Courant Institute New York University FAS CAS GSAS

Subversion keywords and unicode

Monday, August 4, 2008 - 12:30pm

I'm editing some text files, and I like to use subversion to do this. It helps with managing my own different revisions of the files, and can mark them automatically with metadata.

(Subversion is a version control system--you create a repository, work on a local copy, then commit changes to the repository when you're satisfied with them. Programmers use version control systems to keep track of giant code bases, so you can prepare new versions of software while at the same time release bug fixes for previous versions. But there's no reason why the files managed need to be an executable piece of software--it can be a website or a single text file. And there's no reason why you need more than one developer to have a version control system in place.)

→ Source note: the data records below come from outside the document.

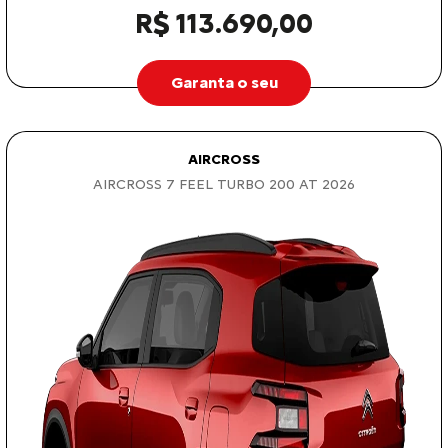
R$ 113.690,00
Garanta o seu
AIRCROSS
AIRCROSS 7 FEEL TURBO 200 AT 2026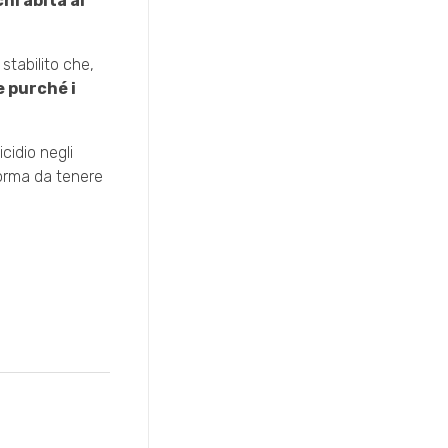
chi abita al
 stabilito che,
e purché i
cidio negli
norma da tenere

Anyway, subversion allows you mark keywords in your file to keep track of some metadata. For instance, I like to note the date when a file was last committed (had changes saved to the repository). To do this, you use the string "$Date$" in the file. Then you declare that you want this keyword substituted. On the command-line, assuming you're in a checked-out working copy of the version-controlled directory, you type

$ svn propadd svn:keyword Date foo.txt

When you next check the status, you will find that the file's metadata has been changed:

$ svn status
 M      foo.txt

The "M" appearing in the second column rather than the first indicates a modification to metadata rather than actual file content. Commit the changes, then the next time you commit or update the file, you will see the string "$Date$" has been changed to "$Date: <actual date committed>$"

Pretty cool, except I'm having trouble getting this to work on unicode files. I don't always need unicode but I feel cutting-edge when I use it. Even after setting the property and committing changes the keyword stayed unsubstituted. I finally got it to work by writing the property value "in unicode." My workaround is extremely inelegant, the epitome of muddling through, but it does do the job.

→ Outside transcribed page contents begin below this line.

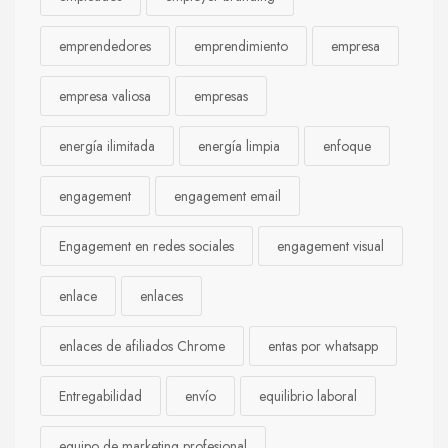
emprendedores
emprendimiento
empresa
empresa valiosa
empresas
energía ilimitada
energía limpia
enfoque
engagement
engagement email
Engagement en redes sociales
engagement visual
enlace
enlaces
enlaces de afiliados Chrome
entas por whatsapp
Entregabilidad
envío
equilibrio laboral
equipo de marketing profesional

  1. Create a file with the property value in it. In this case, the property value is just the word "Date". I'm using Aquamacs, an emacs build for Mac OS X. There is a set of keystrokes in emacs to change the text encoding for a file, but I keep forgetting it. Instead, I use a local variable and save the file. One way to do this is to declare at the end of the file:
    Local variables:
    coding: utf-8

    (Eight bits is all the unicode I need, which is lucky because that's all subversion supports.) Save the file, and a little "u" appears in the emacs status line, letting you know the change of encoding. Save the file to some descriptive name like "svn-keywords-utf8.txt"

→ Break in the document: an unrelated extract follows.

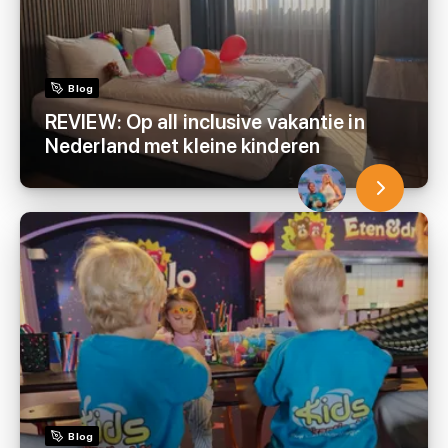
Blog
REVIEW: Op all inclusive vakantie in
Nederland met kleine kinderen
Blog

  2. Set the property value. Subversion allows you to set property values from a file, not just on the command line.
    $ svn propset svn:keyword -F svn-keywords-utf8.txt foo.txt
  3. Commit as before.

Voilà. Now, there must be smarter ways to do this. Some occur to me as I write. One could use iconv to change the property-value file's encoding with having to invoke a text editor. But the "real" way would be to make the terminal encode in unicode. According to the preferences for my Terminal application, I am doing this, but perhaps because I'm logged in via ssh to another server, it's not carrying over. I don't know. But like I said, this works.